Esch and McNeeley may very well overshadow Tapia and Ayala, two relatively powerless bantamweights. Consider the contrast factor: Both of the heavyweights are notoriously big punchers, albeit with records accumulated against suspect competition.

"We'll be the best fight on the card," Esch said Wednesday during a conference call he shared with McNeeley. "You can call it entertainment if you like, but we're going to fight and it's going to be worth the money."

Esch is 48-1-1 with 39 knockouts and has earned a niche in the sport with his four-round brawls.

McNeeley is 45-4 with 34 KOs and still a curiosity in spite of -- or maybe because of -- the way Tyson overwhelmed him four years ago.

In that bout, Aug. 19, 1995 at the MGM Grand Garden, McNeeley showed some early spunk but Tyson hammered him to the canvas twice in the first round. The fight was stopped when McNeeley's cornerman jumped into the ring in an effort to end an assault that was close to getting out of hand.

"I've been through the biggest show of all time," McNeeley said of facing Tyson in what was the ex-champion's first fight after being released from an Indiana prison. "I got a little drunk with all the fame and publicity."

He has since sobered up.

"I'm taking this seriously," he said. "I know we're both going into the ring to do the same thing. People think Butterbean has an advantage in a four-round fight, but I also think it's to my advantage because I can get tired in six or eight rounds.

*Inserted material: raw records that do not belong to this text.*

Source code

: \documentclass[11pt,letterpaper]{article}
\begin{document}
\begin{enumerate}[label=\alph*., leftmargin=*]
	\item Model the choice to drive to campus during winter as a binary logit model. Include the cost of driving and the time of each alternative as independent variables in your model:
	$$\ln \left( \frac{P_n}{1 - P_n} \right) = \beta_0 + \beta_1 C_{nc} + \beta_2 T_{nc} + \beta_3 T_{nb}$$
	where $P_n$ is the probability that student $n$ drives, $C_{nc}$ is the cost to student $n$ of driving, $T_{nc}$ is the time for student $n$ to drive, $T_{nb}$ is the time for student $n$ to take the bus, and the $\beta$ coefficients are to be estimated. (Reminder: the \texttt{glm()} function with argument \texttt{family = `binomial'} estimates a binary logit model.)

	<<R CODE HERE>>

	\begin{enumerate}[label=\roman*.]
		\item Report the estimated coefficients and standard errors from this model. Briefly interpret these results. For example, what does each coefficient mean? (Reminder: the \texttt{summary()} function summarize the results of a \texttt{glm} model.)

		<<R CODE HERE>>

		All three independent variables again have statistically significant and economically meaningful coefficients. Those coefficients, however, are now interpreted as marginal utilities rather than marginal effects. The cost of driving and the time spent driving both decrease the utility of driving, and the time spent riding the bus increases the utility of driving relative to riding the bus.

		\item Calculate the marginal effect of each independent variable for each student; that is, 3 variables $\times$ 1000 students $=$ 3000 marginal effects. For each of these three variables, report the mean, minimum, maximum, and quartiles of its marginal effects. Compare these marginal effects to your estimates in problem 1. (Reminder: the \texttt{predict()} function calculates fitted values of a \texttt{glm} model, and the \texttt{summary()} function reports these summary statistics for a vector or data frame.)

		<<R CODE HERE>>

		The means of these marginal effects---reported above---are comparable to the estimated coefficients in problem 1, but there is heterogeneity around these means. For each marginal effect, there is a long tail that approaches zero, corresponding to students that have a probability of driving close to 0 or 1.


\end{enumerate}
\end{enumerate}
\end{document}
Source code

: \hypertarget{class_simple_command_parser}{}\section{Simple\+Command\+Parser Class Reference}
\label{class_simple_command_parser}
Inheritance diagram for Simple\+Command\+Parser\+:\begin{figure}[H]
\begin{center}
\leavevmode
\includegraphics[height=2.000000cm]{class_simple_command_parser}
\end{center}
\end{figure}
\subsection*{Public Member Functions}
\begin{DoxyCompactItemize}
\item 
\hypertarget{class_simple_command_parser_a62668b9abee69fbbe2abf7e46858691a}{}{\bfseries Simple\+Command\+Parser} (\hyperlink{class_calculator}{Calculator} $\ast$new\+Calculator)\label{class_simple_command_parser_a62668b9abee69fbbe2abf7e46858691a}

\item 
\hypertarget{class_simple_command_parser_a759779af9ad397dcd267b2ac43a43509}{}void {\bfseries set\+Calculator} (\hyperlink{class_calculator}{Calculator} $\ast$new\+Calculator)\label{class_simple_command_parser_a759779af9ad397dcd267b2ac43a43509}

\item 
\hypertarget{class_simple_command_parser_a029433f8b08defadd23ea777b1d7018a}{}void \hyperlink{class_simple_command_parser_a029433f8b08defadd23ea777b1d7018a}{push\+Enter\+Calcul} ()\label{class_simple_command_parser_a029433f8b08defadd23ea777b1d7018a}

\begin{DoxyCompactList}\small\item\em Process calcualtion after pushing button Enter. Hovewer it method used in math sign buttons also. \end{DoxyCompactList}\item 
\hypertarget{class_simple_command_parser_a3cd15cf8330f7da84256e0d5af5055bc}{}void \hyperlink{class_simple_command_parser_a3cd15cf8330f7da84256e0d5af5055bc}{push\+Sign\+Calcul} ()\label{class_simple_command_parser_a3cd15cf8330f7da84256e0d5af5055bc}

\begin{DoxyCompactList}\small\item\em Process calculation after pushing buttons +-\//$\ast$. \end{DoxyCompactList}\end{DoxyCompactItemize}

"Four rounds I can do in my sleep."

McNeeley, 30, is training at Boston College and says he's in ideal condition.

"My physical and mental state is as good as it was for the Tyson fight," he said. "But I'm lighter and faster and more mature and wiser."

He said he'll weigh around 215 pounds, which is down from the 224 he carried into the ring against Tyson.

Esch, of course, is very rotund and will hit the scales at his usual 315.

"I've fought a ton of tough people," he said, discounting speculation that McNeeley may be too skilled for him. "I've got 40-plus wins and I feel I'm pretty legitimate."

Esch, also 30, is a fighting machine in more ways than one, cramming 50 fights into a professional career that didn't begin until November of '94, and cramming three full minutes of action into each of his rounds.

"People like to see fast action," he said. "In a four-round fight there's no time to waste. Plus, I always try to go for the knockout."

The quick pace figures to sit well with McNeeley, who has 23 first-round knockouts.

"Like Eric, I come to fight," he said. "People get sick of watching heavyweights holding and grappling and wrestling. It's disgusting."

Since losing to Tyson, McNeeley is 9-2, with two of those victories coming as the result of disqualifications when his opponents were guilty of excessive holding. In his most recent fight, Feb. 12, McNeeley failed to survive the third round against Danish tough guy Brian Nielsen.

This fight with Esch gives McNeeley a shot at some measure of redemption. Likewise, a victory would allow Esch to at least vocalize his beliefs that he can fight with the best of them.

Unlike the Tapia-Ayala fight, there's no legitimate title at stake, yet in terms of fan appeal, Esch vs. McNeeley has everything the main event is missing.